Da segnalare ancora la tiratissima Michael, racconto all’epoca scabroso di un protagonista bisessuale, l’attacco western di Come On Home che ispirerà non poco progetti come i Last Shadow Puppets e la chiusura di 40 Ft, dalle parti dei Cure.

Si arriva alla fine piacevolmente estenuati e quasi con la mancanza di un’occasione di decompressione. Avrebbe forse giovato, come avverrà nel sophomore You Could Have It So Much Better di un anno dopo, l’inserimento di un paio di ballate. Eppure, Franz Ferdinand rimane comunque il lavoro manifesto della band e la fotografia di un momento musicale in cui pareva ancora possibile rianimare il buon vecchio rock per l’ennesima volta.
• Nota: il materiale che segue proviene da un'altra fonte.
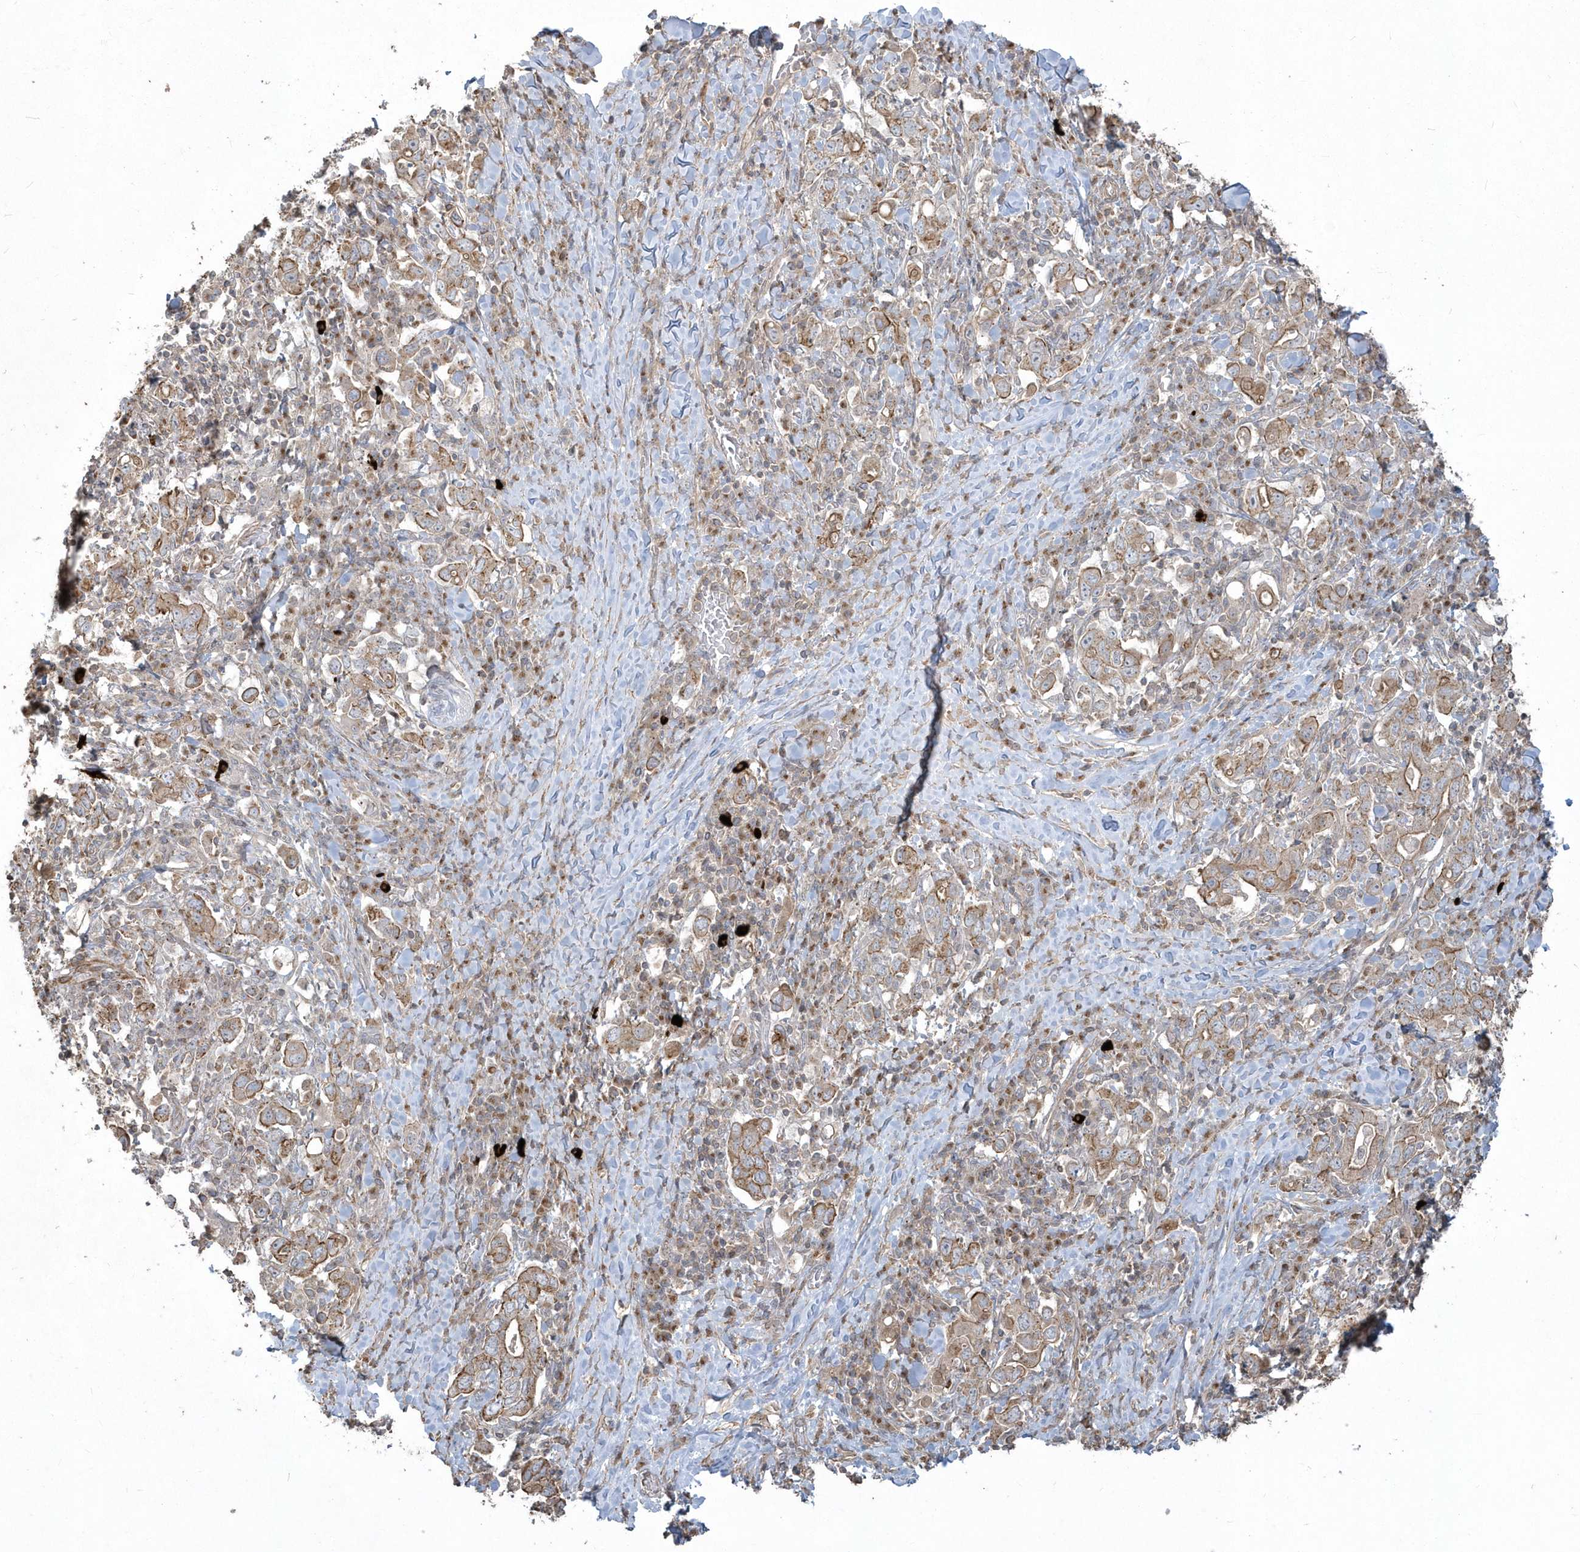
{"staining": {"intensity": "moderate", "quantity": ">75%", "location": "cytoplasmic/membranous"}, "tissue": "stomach cancer", "cell_type": "Tumor cells", "image_type": "cancer", "snomed": [{"axis": "morphology", "description": "Adenocarcinoma, NOS"}, {"axis": "topography", "description": "Stomach, upper"}], "caption": "Immunohistochemical staining of human adenocarcinoma (stomach) demonstrates medium levels of moderate cytoplasmic/membranous protein expression in about >75% of tumor cells.", "gene": "ARMC8", "patient": {"sex": "male", "age": 62}}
I Franz Ferdinand irrompono quindi sul mercato, si potrebbe dire in tarda età, proporzionalmente, facendo incetta di premi, vendendo benissimo e tirando la scia a una serie di band che ne emulerà il suono solo in superficie.

I Franz Ferdinand stessi, invece, perderanno un po’ lo smalto, seguendo l’andamento a picco del mondo del rock. You Could Have It So Much Better sarà un degno seguito, con l’inserimento di alcune belle ballate (Walk Away su tutte), ma forse troppo simile al debutto e troppo levigato per lasciare il segno.

I lavori successivi sono ben distanziati tra loro e mantengono alta la qualità ma senza trovare nemmeno da lontano l’alchimia dell’esordio. Impossibile, infatti, ripetere la sequenza di eventi che dà al debutto quel sapore di leggenda, soprattutto perché nel frattempo i fan sono maturati con la band.

Ma soprattutto, ad andare perduto è lo zeitgest, lo spirito del tempo di inizio millennio che è tramontato. A ben vedere, forse senza aver trovato una degna eredità per chi si ostina a cercare nel rock qualcosa di nuovo suonato alla vecchia maniera.